Las lecturas que acabamos de proclamar nos presentan el tema de la vocación. Todos hemos sido llamados por Dios y de Él hemos recibido una misión para llevarla a cabo en el mundo.
La 1ª lectura nos ha narrado la vocación del profeta Isaías. El profeta, ante el llamado de Dios, tiene miedo porque él sabe que él es un pecador y por eso no merece estar en la presencia de Dios. Pero el amor misericordioso de Dios lo purificó y lo preparó para ser profeta purificando sus labios para que sea un instrumento que anuncie la Palabra de Dios.
Todos hemos sido llamados para algo. Cuántas veces hemos oído decir a alguien: “yo he nacido para esto” y también hemos oído decir: “yo no he estoy hecho para esto”. Todo hombre y toda mujer se sienten llamados a desempeñar algún papel, a ejercer una función, a tener un objetivo en la vida.
Cada uno de nosotros tiene su historia de vocación: de muchas formas Dios entra en nuestra vida, nos desafía para una misión, y pide una respuesta positiva a lo que Él nos propone. Dios, día a día nos va diciendo lo que quiere de nosotros.
La misión que Dios nos propone está, muchas veces, llena de dificultades, de sufrimientos, de conflictos, de enfrentamientos. Por eso, cuando Dios nos encomienda una misión en esta vida, esa misión puede resultarnos una cruz difícil de llevar, de ahí, que muchas veces rehusamos y evitamos cumplir con la misión que Dios nos encomienda.
Por ello, hemos de vencer la apatía, y la comodidad que nos impide llevar a cabo la misión a la que Dios nos ha destinado.
¿Estamos listos, como el profeta Isaías, para decirle a Dios: “Aquí estoy Señor, envíame?” Hay que ponerse a la disposición de Dios, para lo que Él quiera.
La 2ª lectura de san Pablo a los Corintios nos presenta a san Pablo reconociendo que él fue un perseguidor de la Iglesia, pero ahora se siente orgulloso de haber sido elegido y enviado por Dios a predicar.
Lo que san Pablo enseña, él lo ha recibido de los apóstoles, los cuales iban repitiendo lo que Jesús había hecho y enseñado.
El cristianismo se irá extendiendo de una generación a otra de un modo parecido a como una antorcha olímpica o una carrera de relevos, la llama o el protagonismo va pasando de unos a otros.
Nosotros hemos recibido la fe gracias a los que la han vivido antes que nosotros y nos la han transmitido.
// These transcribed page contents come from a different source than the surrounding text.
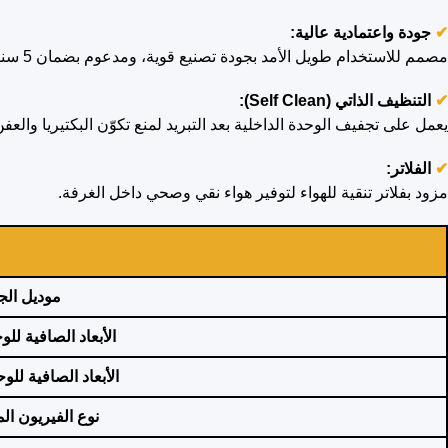
✔
جودة واعتمادية عالية:
مصمم للاستخدام طويل الأمد بجودة تصنيع قوية، ومدعوم بضمان 5 سنوات لراحة وثقة أكبر.
✔
التنظيف الذاتي (Self Clean):
يعمل على تجفيف الوحدة الداخلية بعد التبريد لمنع تكوّن البكتيريا والع
✔
الفلاتر:
مزود بفلاتر تنقية للهواء لتوفير هواء نقي وصحي داخل الغرفة.
موديل الجه
الأبعاد الصافية للو
الأبعاد الصافية للو
نوع الفيريون ا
Ahora somos nosotros los llamados a pasarla a quienes vienen después. No digamos ahora que, en nuestra generación, la cadena se está rompiendo. Que los hijos no aceptan lo que les transmiten sus padres. Que somos incapaces de cumplir esta misión.
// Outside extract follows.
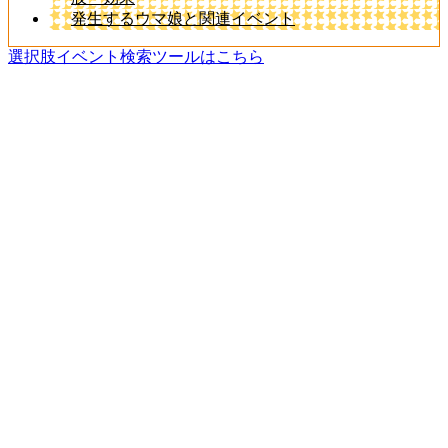
発生するウマ娘と関連イベント
選択肢イベント検索ツールはこちら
Todos tenemos que dar testimonio de nuestra fe y ser transmisores de la Tradición de la Iglesia, todos tenemos que ser continuadores de la tarea de los primeros apóstoles.
EN el Evangelio de san Lucas nos ha relatado el encuentro de Jesús con Pedro, Santiago, Juan y sus compañeros pescadores. Jesús se acerca a ellos, les pide que tengan confianza y los invita a echar de nuevo las redes. Y se realizó lo imposible, la pesca abundante.
Nosotros como cristianos, somos seguidores de Jesús. Y a todos nos dice lo mismo que a Pedro: “no temas”.
Todos debemos salir a pescar, a predicar el Evangelio de Jesús con nuestras palabras y con nuestra vida, en nuestras familias, con nuestros hijos, nietos, padres o hermanos; en nuestro pueblo: con nuestros amigos, vecinos, conocidos, en nuestros lugares de trabajo o de estudio: con nuestros compañeros; en nuestros lugares de diversión, hacer realidad los valores del Evangelio: el perdón, el amor, la comprensión, la generosidad, la solidaridad…
Esta labor de ser mensajeros del Evangelio de Jesús no la hacemos los cristianos en el templo, sino en la vida, donde vivimos y con quienes vivimos; compartiendo sus alegrías y sus penas, sus gozos y sus problemas, sus éxitos y sus fracasos.
Donde las personas trabajamos, luchamos, sufrimos y disfrutamos es donde tenemos que hacer presente el Evangelio de Jesús. Ahí es donde tenemos que demostrar que el evangelio nos puede dar luz que nos ayude a todos a ser más felices. Ahí es donde los cristianos debemos ser responsables de anunciar a los demás nuestra fe.
Al terminar la Eucaristía deberíamos decirle a Dios: Aquí estoy, Señor. Mándame a mí a seguir anunciando tu Evangelio a lo largo de toda la semana.